Globe & Mail May 17 2000, Wed. - by John Barber

ORC 'practice' broke its own rules

It's in our interest to make sure the Ontario Realty Corp. conducts its business in an open, fair and transparent manner to ensure that taxpayers get full value." That's what Management Board Chairman Chris Hodgson said in the legislature on Monday. So why has the ORC conducted its business in a closed, unfair and opaque manner, ensuring the taxpayers get ripped off again and again?

That question has been made pressing by the latest irregular deal brought to light, in which Cadillac dealer Clarke Addison was able to buy a prime Bay Street development site for less than one-third of the price of comparable properties on the same street.

Mr. Hodgson's defence of that deal speaks volumes about his professed commitment to fairness and openness -- not to mention his relative degree of respect for your pocketbook.

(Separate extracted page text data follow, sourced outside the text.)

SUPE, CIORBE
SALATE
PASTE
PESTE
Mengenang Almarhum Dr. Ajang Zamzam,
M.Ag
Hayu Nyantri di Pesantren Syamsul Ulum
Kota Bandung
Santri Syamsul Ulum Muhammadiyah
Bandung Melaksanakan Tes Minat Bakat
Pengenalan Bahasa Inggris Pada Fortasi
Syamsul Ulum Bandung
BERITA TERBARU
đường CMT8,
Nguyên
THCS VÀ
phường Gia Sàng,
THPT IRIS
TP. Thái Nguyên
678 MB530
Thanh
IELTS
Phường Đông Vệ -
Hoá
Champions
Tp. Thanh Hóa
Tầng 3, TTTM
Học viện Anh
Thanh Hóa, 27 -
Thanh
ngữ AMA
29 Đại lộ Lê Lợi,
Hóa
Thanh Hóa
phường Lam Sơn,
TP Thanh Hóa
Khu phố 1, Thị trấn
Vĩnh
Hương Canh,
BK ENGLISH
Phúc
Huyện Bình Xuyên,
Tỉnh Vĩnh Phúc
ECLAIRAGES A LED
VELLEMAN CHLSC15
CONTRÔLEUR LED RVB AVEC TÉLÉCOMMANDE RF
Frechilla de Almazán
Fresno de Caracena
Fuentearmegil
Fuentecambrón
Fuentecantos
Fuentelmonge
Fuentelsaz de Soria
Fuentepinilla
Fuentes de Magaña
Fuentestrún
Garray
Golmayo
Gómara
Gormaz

The ORC has admitted that it made no effort to market the property and deliberately did not invite any other buyers to submit bids. It did so, according to spokeswoman Judith Baird, as a gesture of good will toward its long-term tenant. The dealership has been in the family for generations, it's a historical landmark, et cetera.

Who could complain?

There might well be no complaint if one accepts the spin, repeatedly offered by both the ORC and Mr. Hodgson, that the government sold one property in a single transaction for a consideration of $6.5-million.

But it didn't.

Land records show clearly that Addison Properties Ltd. and the Ontario government completed two separate deals. Addison bought its dealership for $4.5-million. It bought the empty lot across the street -- one that will surely not be wasted on used cars much longer -- for $2-million.

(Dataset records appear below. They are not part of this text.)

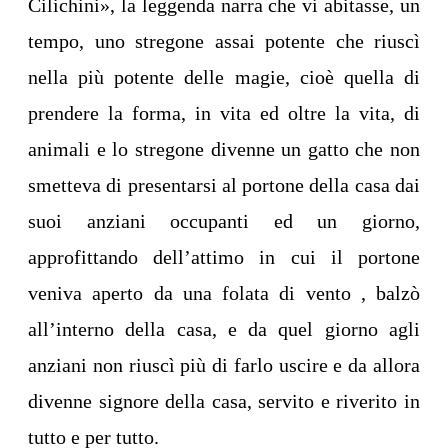
Cilichini», la leggenda narra che vi abitasse, un
tempo, uno stregone assai potente che riuscì
nella più potente delle magie, cioè quella di
prendere la forma, in vita ed oltre la vita, di
animali e lo stregone divenne un gatto che non
smetteva di presentarsi al portone della casa dai
suoi anziani occupanti ed un giorno,
approfittando dell’attimo in cui il portone
veniva aperto da una folata di vento , balzò
all’interno della casa, e da quel giorno agli
anziani non riuscì più di farlo uscire e da allora
divenne signore della casa, servito e riverito in
tutto e per tutto.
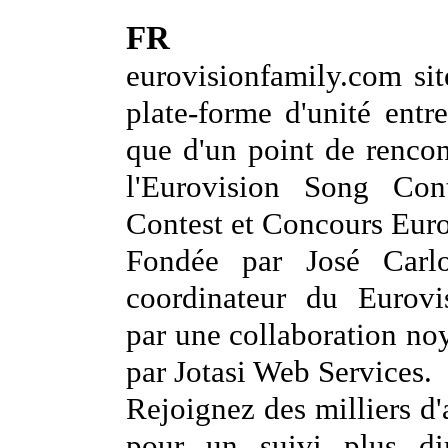
FR
eurovisionfamily.com si
plate-forme d'unité entre
que d'un point de rencon
l'Eurovision Song Con
Contest et Concours Euro
Fondée par José Carlo
coordinateur du Eurovis
par une collaboration noy
par Jotasi Web Services.
Rejoignez des milliers d'
pour un suivi plus dir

The lot sold for $8 per "buildable" square foot, that measure referring to the total size of building that the lot's size and high-density zoning will permit. Other condominium sites in downtown Toronto sell for upwards of $30 per buildable square foot. On upper Bay Street, prices range as high as $44.

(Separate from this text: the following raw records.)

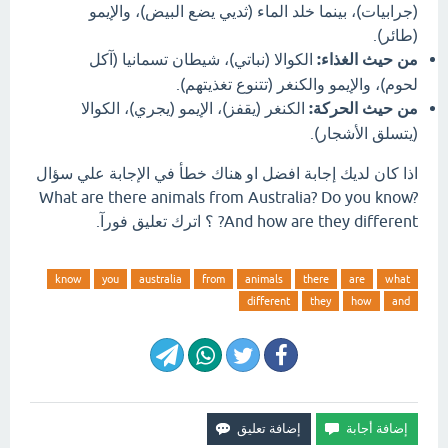
(جرابيات)، بينما خلد الماء (ثديي يضع البيض)، والإيمو
(طائر).
من حيث الغذاء:
الكوالا (نباتي)، شيطان تسمانيا (آكل
لحوم)، والإيمو والكنغر (تتنوع تغذيتهم).
من حيث الحركة:
الكنغر (يقفز)، الإيمو (يجري)، الكوالا
(يتسلق الأشجار).
اذا كان لديك إجابة افضل او هناك خطأ في الإجابة علي سؤال
What are there animals from Australia? Do you know?
And how are they different? ؟ اترك تعليق فورآ.
know
you
australia
from
animals
there
are
what
different
they
how
and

Those prices are not guesstimates, by the way. They are as clearly established as the prices posted in large numbers above the gas pumps at your local Petro-Can. Just as bad, this discount deal flies in the face of ORC policies that specifically ban non-competitive sales and any sort of sweetheart deals for interested parties (including tenants).

Mr. Hodgson has repeatedly attempted to deflect criticism of other ORC deals by drawing attention to the policies, which are clear, tough and fair. So how does he explain a deal that closed in January and flagrantly violates all his own rules regarding openness and competition?

He does it by pointing out, in a bravura demonstration of political cowardice, that the regulations didn't come into effect until a few days after the Addison deal closed.

What he doesn't point out is that the old policies contained exactly the same sanctions against non-competitive sales as the new policies that superseded them. The relevant clauses in both documents are identical, word for word. Maybe Mr. Hodgson doesn't know that, or maybe he's just hoping nobody will find out.

But that hasn't stopped either him or his minions, who yesterday produced a "fact sheet" claiming that the Addison deal "was conducted in accordance with ORC practice in place at the time the transaction was consummated."

This "practice," it continued, "dictated that surplus property be first offered to government ministries and then the existing tenant."

I searched in vain for any mention of this practice in the Corporate Management Directive published in September, 1998, that dictated the procedures for selling government land prior to January, 2000. All I found was the language, referred to above, banning non-competitive sales to insiders. The document makes no mention of the special rights of tenants.

So I asked the ORC to explain.

It turns out that there is a big difference between a "practice" and a "policy" -- let alone anything so confining as a rule. It was ORC practice at the time, I was told, to violate its own clearly stated policies.

I wonder why they didn't bother to make that subtle distinction in the "fact" sheet. Could it be that they are just spinning and squirming in a pathetic attempt to avoid responsibility for a rotten deal?

Surely it is time for the defence to rest. Its exertions have become ugly.